** start of Passage **

If you wanted to track slackware64-current but use Eric's kde build on top of it then you'd use a ~/.slacklistrc (or PKGPATH) something like this (assuming you have complete mirrors of both):
Code:
/local/alien-kde/current/latest/x86_64
/local/slackware64-current/slackware64
/local/packages/slackbuilds
Note: that this won't deal with the 4 packages that have been removed in eric's kde4.11 because slacklist will still find them in the slackware64-current mirror. You'll need to handle that manually, but an alternative might be to use
Code:
/local/alien-kde/current/latest/x86_64
/local/slackware64-current/slackware64/a
/local/slackware64-current/slackware64/ap
/local/slackware64-current/slackware64/d
/local/slackware64-current/slackware64/e
/local/slackware64-current/slackware64/f
/local/slackware64-current/slackware64/k
/local/slackware64-current/slackware64/l
/local/slackware64-current/slackware64/n
/local/slackware64-current/slackware64/t
/local/slackware64-current/slackware64/tcl
/local/slackware64-current/slackware64/x
/local/slackware64-current/slackware64/xap
/local/slackware64-current/slackware64/xfce
/local/slackware64-current/slackware64/y
/local/packages/slackbuilds
... but because eric's kde doesn't contain everything from the kde set in current you'll end up with some missing bits.

** end of Passage **

--- Given task 1 ---
Please copy the records word for word, from their first line through the line that contains "That is False.", including both.

** start of Supplied data **

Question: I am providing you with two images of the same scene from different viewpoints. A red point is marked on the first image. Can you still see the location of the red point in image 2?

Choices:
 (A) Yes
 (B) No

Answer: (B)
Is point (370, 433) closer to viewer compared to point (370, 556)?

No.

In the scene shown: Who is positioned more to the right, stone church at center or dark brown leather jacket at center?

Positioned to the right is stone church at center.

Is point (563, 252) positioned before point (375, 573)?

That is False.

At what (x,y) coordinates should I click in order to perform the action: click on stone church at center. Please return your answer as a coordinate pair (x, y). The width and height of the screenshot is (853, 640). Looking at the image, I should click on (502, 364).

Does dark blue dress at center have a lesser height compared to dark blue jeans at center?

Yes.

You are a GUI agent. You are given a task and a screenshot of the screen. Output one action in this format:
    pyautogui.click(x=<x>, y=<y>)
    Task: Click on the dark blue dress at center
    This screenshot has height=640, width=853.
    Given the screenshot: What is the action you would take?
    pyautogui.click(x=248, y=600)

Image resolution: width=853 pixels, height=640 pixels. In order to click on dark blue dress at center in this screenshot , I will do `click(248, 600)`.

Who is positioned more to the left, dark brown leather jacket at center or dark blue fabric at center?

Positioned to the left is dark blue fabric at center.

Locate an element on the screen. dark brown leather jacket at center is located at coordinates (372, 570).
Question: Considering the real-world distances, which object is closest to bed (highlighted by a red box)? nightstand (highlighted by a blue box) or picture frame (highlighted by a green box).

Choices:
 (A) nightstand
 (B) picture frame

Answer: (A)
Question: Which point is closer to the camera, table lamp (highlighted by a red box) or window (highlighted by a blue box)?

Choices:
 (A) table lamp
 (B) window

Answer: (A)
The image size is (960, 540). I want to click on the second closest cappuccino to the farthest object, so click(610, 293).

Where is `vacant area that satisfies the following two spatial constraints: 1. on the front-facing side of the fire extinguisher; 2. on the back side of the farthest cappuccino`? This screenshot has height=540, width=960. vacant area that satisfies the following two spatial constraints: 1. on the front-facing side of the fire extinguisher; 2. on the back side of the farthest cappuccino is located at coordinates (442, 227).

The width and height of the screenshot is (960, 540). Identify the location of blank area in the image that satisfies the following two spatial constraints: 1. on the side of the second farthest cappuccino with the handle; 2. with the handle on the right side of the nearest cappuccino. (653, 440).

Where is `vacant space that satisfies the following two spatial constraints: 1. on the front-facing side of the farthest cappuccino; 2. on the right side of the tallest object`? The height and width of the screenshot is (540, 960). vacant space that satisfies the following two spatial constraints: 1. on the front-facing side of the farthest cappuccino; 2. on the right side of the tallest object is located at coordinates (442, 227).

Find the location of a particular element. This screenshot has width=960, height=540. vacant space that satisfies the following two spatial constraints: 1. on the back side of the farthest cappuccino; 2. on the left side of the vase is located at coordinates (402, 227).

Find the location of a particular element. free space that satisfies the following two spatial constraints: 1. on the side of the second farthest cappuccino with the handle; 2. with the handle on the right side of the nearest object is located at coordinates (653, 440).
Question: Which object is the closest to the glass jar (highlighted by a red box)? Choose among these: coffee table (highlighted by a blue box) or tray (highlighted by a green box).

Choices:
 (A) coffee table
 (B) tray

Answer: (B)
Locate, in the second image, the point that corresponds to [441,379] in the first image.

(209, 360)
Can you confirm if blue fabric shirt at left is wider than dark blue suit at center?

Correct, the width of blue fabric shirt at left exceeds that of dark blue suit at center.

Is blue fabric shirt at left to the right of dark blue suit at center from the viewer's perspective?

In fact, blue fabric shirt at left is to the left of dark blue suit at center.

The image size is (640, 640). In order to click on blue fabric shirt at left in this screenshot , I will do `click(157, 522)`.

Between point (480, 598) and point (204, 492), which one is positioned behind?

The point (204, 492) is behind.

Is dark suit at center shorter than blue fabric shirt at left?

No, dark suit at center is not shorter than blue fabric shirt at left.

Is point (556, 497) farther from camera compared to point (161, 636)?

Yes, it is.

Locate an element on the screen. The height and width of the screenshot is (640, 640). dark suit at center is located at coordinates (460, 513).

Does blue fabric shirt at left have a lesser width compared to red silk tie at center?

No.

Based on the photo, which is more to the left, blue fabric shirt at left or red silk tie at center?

** end of Supplied data **

--- Given task 2 ---
Shorten the paragraph in the Slackware post that begins "Note: that this won't deal" while keeping its main facts.

--- Expected output 1 ---
Question: I am providing you with two images of the same scene from different viewpoints. A red point is marked on the first image. Can you still see the location of the red point in image 2?

Choices:
 (A) Yes
 (B) No

Answer: (B)
Is point (370, 433) closer to viewer compared to point (370, 556)?

No.

In the scene shown: Who is positioned more to the right, stone church at center or dark brown leather jacket at center?

Positioned to the right is stone church at center.

Is point (563, 252) positioned before point (375, 573)?

That is False.

--- Expected output 2 ---
The first setup doesn't handle the 4 packages removed in eric's kde4.11, because slacklist still finds them in the slackware64-current mirror. They must be handled manually, or an alternative setup can be used.